• **What you should do**: In the records below, find the line with "7 января 2020 года" and the line with "Mostrando entradas"; return exactly those lines and every line between them.

Dataset records:
------------------------------------------------
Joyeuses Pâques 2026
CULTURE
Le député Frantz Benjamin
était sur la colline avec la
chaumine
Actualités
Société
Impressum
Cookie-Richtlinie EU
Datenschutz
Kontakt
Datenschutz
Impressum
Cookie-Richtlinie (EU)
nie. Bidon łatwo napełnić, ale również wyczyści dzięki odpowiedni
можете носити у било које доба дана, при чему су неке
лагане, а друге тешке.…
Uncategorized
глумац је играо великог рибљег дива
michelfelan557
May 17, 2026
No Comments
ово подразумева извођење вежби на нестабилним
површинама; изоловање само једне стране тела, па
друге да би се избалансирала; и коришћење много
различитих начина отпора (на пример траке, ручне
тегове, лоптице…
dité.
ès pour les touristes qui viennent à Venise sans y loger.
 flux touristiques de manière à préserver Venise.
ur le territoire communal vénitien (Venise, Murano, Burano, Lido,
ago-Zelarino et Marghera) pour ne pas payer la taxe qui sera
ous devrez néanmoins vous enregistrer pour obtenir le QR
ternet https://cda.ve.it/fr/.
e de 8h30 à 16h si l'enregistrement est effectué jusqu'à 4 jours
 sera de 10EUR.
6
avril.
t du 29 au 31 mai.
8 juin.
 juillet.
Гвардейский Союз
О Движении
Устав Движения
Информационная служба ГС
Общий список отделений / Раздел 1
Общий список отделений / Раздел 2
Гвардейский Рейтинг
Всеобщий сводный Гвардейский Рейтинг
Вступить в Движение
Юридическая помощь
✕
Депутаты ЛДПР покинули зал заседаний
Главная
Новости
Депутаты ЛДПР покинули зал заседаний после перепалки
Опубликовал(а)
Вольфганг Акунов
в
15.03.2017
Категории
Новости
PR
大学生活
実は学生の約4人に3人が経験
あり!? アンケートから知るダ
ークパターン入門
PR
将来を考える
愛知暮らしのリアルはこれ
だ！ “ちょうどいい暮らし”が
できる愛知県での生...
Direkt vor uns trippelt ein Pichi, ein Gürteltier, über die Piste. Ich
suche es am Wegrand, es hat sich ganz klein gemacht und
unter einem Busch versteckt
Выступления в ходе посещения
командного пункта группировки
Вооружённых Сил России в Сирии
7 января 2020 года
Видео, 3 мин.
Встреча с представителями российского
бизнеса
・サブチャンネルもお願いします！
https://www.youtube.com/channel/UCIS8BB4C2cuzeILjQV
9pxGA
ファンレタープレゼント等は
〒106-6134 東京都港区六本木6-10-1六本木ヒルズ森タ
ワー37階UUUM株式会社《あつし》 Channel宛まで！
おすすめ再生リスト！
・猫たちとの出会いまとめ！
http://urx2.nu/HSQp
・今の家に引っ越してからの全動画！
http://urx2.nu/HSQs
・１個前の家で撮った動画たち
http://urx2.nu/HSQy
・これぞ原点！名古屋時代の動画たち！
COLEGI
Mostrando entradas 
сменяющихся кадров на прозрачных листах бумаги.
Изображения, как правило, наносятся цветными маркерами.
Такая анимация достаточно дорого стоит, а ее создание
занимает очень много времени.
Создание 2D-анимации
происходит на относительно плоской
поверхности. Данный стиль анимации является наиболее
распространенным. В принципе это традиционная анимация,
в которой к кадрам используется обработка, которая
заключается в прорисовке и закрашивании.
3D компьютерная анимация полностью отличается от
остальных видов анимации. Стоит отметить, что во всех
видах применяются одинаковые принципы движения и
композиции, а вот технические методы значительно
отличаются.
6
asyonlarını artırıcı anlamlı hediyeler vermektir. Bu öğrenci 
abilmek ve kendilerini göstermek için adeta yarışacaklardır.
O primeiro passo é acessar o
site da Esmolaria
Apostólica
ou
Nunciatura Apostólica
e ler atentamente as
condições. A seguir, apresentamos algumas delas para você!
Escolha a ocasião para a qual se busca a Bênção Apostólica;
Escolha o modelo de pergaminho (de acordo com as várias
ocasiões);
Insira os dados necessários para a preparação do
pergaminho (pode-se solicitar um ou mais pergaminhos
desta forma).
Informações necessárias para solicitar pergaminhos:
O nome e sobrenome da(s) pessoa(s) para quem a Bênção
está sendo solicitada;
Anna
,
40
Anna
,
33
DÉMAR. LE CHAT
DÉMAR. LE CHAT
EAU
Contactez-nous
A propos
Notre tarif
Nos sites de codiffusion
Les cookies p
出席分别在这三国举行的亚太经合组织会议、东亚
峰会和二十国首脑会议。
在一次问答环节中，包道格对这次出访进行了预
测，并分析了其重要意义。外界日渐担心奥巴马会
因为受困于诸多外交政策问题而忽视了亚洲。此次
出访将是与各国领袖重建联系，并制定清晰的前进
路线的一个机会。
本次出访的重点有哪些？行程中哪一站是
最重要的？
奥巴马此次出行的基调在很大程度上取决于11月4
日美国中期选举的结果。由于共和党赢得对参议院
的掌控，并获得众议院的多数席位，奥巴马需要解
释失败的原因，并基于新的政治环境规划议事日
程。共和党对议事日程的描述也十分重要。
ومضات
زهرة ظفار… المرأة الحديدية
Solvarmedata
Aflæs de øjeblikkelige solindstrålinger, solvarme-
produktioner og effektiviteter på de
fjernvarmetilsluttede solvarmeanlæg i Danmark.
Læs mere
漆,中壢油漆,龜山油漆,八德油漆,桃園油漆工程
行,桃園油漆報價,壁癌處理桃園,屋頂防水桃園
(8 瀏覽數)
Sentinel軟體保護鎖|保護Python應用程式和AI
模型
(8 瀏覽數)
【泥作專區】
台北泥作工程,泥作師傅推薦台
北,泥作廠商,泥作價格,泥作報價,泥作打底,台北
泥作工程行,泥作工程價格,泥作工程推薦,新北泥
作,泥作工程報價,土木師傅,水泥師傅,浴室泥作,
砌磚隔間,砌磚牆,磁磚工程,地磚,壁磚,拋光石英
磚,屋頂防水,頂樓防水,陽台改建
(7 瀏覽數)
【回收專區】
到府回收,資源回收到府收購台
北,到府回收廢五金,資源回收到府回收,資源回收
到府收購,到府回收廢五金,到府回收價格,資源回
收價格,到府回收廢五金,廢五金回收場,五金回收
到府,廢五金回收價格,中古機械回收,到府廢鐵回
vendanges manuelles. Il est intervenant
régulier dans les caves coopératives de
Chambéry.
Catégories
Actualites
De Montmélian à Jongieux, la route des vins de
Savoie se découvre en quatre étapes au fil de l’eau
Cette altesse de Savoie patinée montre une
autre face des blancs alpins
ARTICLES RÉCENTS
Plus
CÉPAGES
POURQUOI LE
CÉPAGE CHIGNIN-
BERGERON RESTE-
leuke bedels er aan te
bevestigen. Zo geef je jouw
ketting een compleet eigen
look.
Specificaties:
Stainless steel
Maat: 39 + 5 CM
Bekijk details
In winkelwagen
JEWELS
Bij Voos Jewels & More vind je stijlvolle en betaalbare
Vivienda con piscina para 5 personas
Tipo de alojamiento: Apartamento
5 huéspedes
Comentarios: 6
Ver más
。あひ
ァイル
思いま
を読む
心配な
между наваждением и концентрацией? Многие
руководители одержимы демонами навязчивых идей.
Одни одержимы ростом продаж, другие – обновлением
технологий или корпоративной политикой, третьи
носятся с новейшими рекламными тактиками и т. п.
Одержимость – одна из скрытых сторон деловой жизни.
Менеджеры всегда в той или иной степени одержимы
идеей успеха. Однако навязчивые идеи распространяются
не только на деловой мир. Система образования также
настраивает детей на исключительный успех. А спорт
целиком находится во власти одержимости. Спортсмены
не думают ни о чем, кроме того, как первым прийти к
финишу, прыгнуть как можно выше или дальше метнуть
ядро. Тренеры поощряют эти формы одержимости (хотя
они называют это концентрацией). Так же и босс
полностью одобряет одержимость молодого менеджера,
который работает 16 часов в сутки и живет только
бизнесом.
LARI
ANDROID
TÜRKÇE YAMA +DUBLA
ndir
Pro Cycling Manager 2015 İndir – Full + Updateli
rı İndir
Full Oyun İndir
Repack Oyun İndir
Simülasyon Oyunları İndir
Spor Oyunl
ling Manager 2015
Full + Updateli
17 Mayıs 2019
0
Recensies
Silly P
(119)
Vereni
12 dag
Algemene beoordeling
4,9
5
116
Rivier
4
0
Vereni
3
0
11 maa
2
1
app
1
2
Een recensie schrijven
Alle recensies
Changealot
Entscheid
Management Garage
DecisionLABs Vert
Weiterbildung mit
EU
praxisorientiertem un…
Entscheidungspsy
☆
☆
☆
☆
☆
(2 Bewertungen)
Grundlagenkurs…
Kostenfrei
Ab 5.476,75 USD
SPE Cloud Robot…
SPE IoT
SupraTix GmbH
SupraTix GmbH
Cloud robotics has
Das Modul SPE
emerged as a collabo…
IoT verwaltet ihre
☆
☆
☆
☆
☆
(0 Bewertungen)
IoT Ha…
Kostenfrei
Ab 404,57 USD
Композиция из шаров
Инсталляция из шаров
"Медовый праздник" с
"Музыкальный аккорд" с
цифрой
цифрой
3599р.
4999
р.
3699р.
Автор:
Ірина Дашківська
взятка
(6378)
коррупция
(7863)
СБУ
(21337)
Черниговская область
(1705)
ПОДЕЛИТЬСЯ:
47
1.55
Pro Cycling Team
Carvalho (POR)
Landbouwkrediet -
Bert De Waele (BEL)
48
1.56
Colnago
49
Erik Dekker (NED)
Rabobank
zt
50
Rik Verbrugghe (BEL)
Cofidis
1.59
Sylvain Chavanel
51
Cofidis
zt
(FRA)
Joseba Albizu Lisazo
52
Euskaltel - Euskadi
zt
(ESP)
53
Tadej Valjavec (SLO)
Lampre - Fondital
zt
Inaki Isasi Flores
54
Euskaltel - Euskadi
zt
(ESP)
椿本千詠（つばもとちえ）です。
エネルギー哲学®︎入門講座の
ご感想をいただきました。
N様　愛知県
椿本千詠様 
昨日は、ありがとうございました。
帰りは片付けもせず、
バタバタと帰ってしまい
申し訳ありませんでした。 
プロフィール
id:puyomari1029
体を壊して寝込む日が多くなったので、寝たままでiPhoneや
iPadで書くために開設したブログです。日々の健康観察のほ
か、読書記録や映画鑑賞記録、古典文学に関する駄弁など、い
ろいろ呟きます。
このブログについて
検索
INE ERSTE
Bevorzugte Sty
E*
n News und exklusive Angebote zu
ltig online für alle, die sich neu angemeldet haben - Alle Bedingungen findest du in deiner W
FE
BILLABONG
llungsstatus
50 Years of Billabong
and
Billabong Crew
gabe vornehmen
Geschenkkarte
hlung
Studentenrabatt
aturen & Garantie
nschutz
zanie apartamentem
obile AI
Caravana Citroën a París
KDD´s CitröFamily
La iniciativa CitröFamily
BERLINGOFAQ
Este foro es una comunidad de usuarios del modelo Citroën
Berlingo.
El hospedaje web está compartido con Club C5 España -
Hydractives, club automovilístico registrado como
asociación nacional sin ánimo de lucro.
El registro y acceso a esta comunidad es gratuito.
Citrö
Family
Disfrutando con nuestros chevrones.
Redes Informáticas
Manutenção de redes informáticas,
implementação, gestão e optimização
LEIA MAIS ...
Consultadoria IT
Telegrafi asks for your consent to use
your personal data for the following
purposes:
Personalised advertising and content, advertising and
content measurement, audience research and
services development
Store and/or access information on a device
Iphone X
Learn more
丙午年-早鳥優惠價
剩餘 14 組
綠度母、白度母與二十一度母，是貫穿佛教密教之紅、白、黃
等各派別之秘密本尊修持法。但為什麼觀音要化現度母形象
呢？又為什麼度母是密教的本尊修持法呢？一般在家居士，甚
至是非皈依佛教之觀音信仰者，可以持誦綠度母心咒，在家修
------------------------------------------------
• **Written solution**:
7 января 2020 года
Видео, 3 мин.
Встреча с представителями российского
бизнеса
・サブチャンネルもお願いします！
https://www.youtube.com/channel/UCIS8BB4C2cuzeILjQV
9pxGA
ファンレタープレゼント等は
〒106-6134 東京都港区六本木6-10-1六本木ヒルズ森タ
ワー37階UUUM株式会社《あつし》 Channel宛まで！
おすすめ再生リスト！
・猫たちとの出会いまとめ！
http://urx2.nu/HSQp
・今の家に引っ越してからの全動画！
http://urx2.nu/HSQs
・１個前の家で撮った動画たち
http://urx2.nu/HSQy
・これぞ原点！名古屋時代の動画たち！
COLEGI
Mostrando entradas 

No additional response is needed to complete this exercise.